ОТРЫВОК ДЛЯ УПРАЖНЕНИЯ:
-------
Свидетельство Некрасова о том, что «некоторые великие князья» и связанные с ними круги «открыто грозили» дворцовым переворотом, планируя возвести на престол Алексея при регентстве брата царя Михаила, премьером сделать Львова, а министром иностранных дел — Милюкова, полностью не соответствует действительности. Ни один великий князь не помышлял об этом. Они все, в том числе и «храбрец» Николай Николаевич, были для этого слишком ничтожны. Этот рассказ Некрасова перекликается с известным нам письмом Кусковой к Вольскому, в котором она утверждала, что среди масонов была куча «князьев и графьев», которые с ней, Кусковой, были заодно.
Так же сознательно и тонко соединяет Некрасов правду с ложью, когда говорит о московско-петроградских встречах левых кадетов и прогрессистов с социал-демократами и эсерами. Утверждение, что участники этих встреч были якобы сторонниками революции и республики, по крайней мере в отношении кадетов и прогрессистов, является стопроцентной выдумкой. Сам Некрасов был весьма далек тогда от этой идеи — он был таким же сторонником конституционной монархии, как и его недруг Милюков. Он стал республиканцем, как и вся кадетская партия, только тогда, когда Февральская революция смела монархию, показала, что возврат к ней больше невозможен.
Впрочем, верный своей собственной хитрости, Некрасов прибегает к одной уловке, которая оставляет ему возможность в случае нужды с достоинством отступить от «революционного» рубежа к тривиально оппозиционному. Хитрость эта спрятана в словах о горячем стремлении не повторять ошибок 1905 г., когда «отдельные группы революции» дали себя разбить по частям. Смысл этого заявления состоит в том, что революция 1905 г. потерпела поражение потому, что революционеры отмежевались от либералов, а если бы они выступали вместе, революция бы победила. Этот аргумент был главным у Милюкова, когда он хлопотал по части создания «Прогрессивного блока». Последний, по его многочисленным разъяснениям в собственной партийной среде, и является реальным и важным шагом по преодолению этой ошибки. Некрасов, несмотря на всю свою левизну, был таким же горячим сторонником этой идеи (так же как и «Прогрессивного блока», который он оценивал как великое политическое достижение своей партии), как и вождь кадетской партии. Разница лишь в том, что Некрасов не хотел «повторять ошибок 1905 г.», укрепляя свой союз с правым флангом, а Милюков настаивал на том, что нельзя забывать и левый, под которым он разумел «революционеров» типа Керенского и Чхеидзе.
-------
ДАННЫЕ:
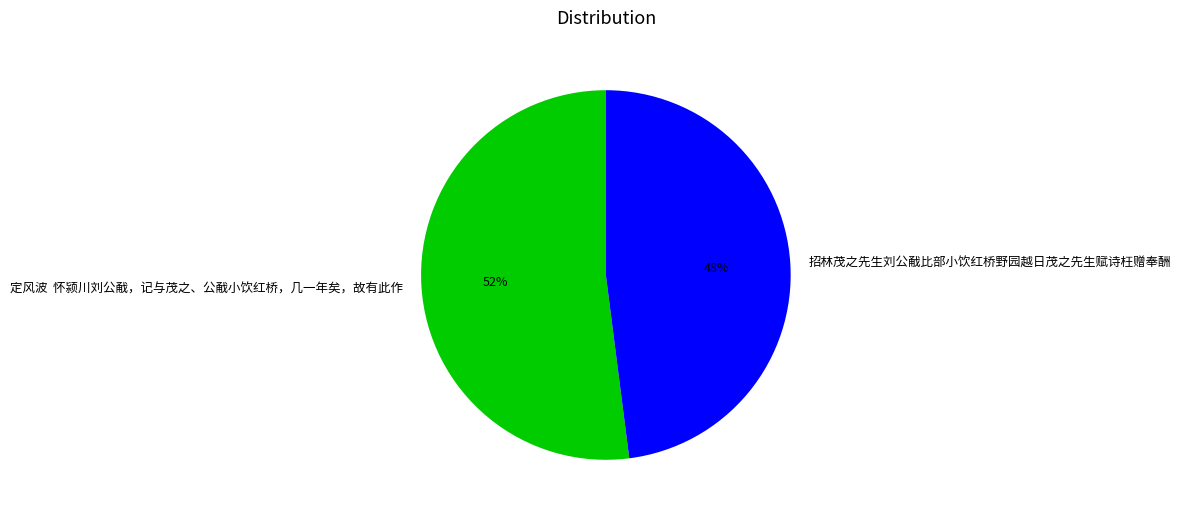

To the nearest percent, what is the average slice percentage?

50%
-------
Продолжите отрывок о Некрасове и кадетской партии, начав сразу после его последнего предложения.

Что же касается последней фразы о том, что большинство участников этих встреч оказались важнейшими деятелями Февральской революции, а их «предварительный сговор» сыграл, «по глубокому убеждению» Некрасова, «видную роль в успехе Февральской революции», то здесь перед нами явный намек на важную роль, которую эти участники сыграли в формировании первого состава Временного правительства, о чем у нас речь впереди, и глухой намек на то, что они были масонами. Здесь Некрасов действительно приоткрывает нам верхушку айсберга, и, если именно это имеет в виду Н. Яковлев, мы с ним полностью согласны.
Второй рассказ Некрасова, как сообщает Н. Яковлев, относится уже к 30-м гг. В нем, если судить по приведенным автором обширным выдержкам, речь идет почти исключительно о масонах, другими словами, масонский айсберг предстает перед нами уже в полном объеме. И, увы, несмотря на это, а вернее, благодаря этому несостоятельность концепции Н. Яковлева подчеркивается еще сильнее. Тот, на кого он больше всего рассчитывал, меньше всего его выручает.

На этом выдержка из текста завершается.